Can you recast every entry below as a JSON list of strings, with one string per line and all blank lines left out?

(Figure understanding entries)
== Segment start ==

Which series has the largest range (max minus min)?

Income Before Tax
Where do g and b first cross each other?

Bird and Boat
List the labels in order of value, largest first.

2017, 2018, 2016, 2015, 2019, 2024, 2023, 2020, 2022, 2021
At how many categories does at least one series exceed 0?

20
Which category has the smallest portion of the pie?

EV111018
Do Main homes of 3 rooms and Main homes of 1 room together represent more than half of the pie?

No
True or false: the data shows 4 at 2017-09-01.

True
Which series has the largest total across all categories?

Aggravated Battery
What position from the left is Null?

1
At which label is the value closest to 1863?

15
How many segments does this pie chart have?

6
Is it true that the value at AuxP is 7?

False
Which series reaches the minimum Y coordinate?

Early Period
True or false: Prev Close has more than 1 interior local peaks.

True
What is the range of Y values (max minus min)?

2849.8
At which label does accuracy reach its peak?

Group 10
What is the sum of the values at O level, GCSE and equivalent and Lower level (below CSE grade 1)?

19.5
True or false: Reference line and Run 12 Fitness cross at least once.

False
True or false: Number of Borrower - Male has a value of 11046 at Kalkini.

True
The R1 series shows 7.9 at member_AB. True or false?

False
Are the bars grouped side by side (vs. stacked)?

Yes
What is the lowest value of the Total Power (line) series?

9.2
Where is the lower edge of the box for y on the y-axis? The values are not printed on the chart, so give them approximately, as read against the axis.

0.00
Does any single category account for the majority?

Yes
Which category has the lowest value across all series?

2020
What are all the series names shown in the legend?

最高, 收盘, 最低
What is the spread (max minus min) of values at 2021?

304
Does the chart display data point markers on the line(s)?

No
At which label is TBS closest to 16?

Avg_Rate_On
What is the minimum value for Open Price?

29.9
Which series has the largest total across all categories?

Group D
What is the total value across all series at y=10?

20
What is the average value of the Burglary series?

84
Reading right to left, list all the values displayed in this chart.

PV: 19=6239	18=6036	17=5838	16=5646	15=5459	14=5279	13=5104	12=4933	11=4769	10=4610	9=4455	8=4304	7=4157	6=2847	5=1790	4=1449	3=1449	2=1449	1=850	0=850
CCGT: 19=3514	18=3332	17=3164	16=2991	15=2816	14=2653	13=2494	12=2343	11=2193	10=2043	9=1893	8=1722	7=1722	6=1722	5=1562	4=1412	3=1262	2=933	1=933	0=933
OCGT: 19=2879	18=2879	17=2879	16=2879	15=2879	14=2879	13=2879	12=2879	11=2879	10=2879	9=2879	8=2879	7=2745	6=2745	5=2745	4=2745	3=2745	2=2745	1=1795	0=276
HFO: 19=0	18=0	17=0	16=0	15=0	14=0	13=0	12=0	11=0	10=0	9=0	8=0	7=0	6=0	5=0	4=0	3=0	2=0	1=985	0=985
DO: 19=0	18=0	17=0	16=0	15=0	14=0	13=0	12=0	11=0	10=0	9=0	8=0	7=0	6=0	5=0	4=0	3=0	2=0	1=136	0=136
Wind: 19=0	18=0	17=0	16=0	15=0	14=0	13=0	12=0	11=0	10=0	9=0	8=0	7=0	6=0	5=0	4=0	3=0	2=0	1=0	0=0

== Segment end ==

* Solution below:
[
  "Which series has the largest range (max minus min)?",
  "Income Before Tax",
  "Where do g and b first cross each other?",
  "Bird and Boat",
  "List the labels in order of value, largest first.",
  "2017, 2018, 2016, 2015, 2019, 2024, 2023, 2020, 2022, 2021",
  "At how many categories does at least one series exceed 0?",
  "20",
  "Which category has the smallest portion of the pie?",
  "EV111018",
  "Do Main homes of 3 rooms and Main homes of 1 room together represent more than half of the pie?",
  "No",
  "True or false: the data shows 4 at 2017-09-01.",
  "True",
  "Which series has the largest total across all categories?",
  "Aggravated Battery",
  "What position from the left is Null?",
  "1",
  "At which label is the value closest to 1863?",
  "15",
  "How many segments does this pie chart have?",
  "6",
  "Is it true that the value at AuxP is 7?",
  "False",
  "Which series reaches the minimum Y coordinate?",
  "Early Period",
  "True or false: Prev Close has more than 1 interior local peaks.",
  "True",
  "What is the range of Y values (max minus min)?",
  "2849.8",
  "At which label does accuracy reach its peak?",
  "Group 10",
  "What is the sum of the values at O level, GCSE and equivalent and Lower level (below CSE grade 1)?",
  "19.5",
  "True or false: Reference line and Run 12 Fitness cross at least once.",
  "False",
  "True or false: Number of Borrower - Male has a value of 11046 at Kalkini.",
  "True",
  "The R1 series shows 7.9 at member_AB. True or false?",
  "False",
  "Are the bars grouped side by side (vs. stacked)?",
  "Yes",
  "What is the lowest value of the Total Power (line) series?",
  "9.2",
  "Where is the lower edge of the box for y on the y-axis? The values are not printed on the chart, so give them approximately, as read against the axis.",
  "0.00",
  "Does any single category account for the majority?",
  "Yes",
  "Which category has the lowest value across all series?",
  "2020",
  "What are all the series names shown in the legend?",
  "最高, 收盘, 最低",
  "What is the spread (max minus min) of values at 2021?",
  "304",
  "Does the chart display data point markers on the line(s)?",
  "No",
  "At which label is TBS closest to 16?",
  "Avg_Rate_On",
  "What is the minimum value for Open Price?",
  "29.9",
  "Which series has the largest total across all categories?",
  "Group D",
  "What is the total value across all series at y=10?",
  "20",
  "What is the average value of the Burglary series?",
  "84",
  "Reading right to left, list all the values displayed in this chart.",
  "PV: 19=6239\t18=6036\t17=5838\t16=5646\t15=5459\t14=5279\t13=5104\t12=4933\t11=4769\t10=4610\t9=4455\t8=4304\t7=4157\t6=2847\t5=1790\t4=1449\t3=1449\t2=1449\t1=850\t0=850",
  "CCGT: 19=3514\t18=3332\t17=3164\t16=2991\t15=2816\t14=2653\t13=2494\t12=2343\t11=2193\t10=2043\t9=1893\t8=1722\t7=1722\t6=1722\t5=1562\t4=1412\t3=1262\t2=933\t1=933\t0=933",
  "OCGT: 19=2879\t18=2879\t17=2879\t16=2879\t15=2879\t14=2879\t13=2879\t12=2879\t11=2879\t10=2879\t9=2879\t8=2879\t7=2745\t6=2745\t5=2745\t4=2745\t3=2745\t2=2745\t1=1795\t0=276",
  "HFO: 19=0\t18=0\t17=0\t16=0\t15=0\t14=0\t13=0\t12=0\t11=0\t10=0\t9=0\t8=0\t7=0\t6=0\t5=0\t4=0\t3=0\t2=0\t1=985\t0=985",
  "DO: 19=0\t18=0\t17=0\t16=0\t15=0\t14=0\t13=0\t12=0\t11=0\t10=0\t9=0\t8=0\t7=0\t6=0\t5=0\t4=0\t3=0\t2=0\t1=136\t0=136",
  "Wind: 19=0\t18=0\t17=0\t16=0\t15=0\t14=0\t13=0\t12=0\t11=0\t10=0\t9=0\t8=0\t7=0\t6=0\t5=0\t4=0\t3=0\t2=0\t1=0\t0=0"
]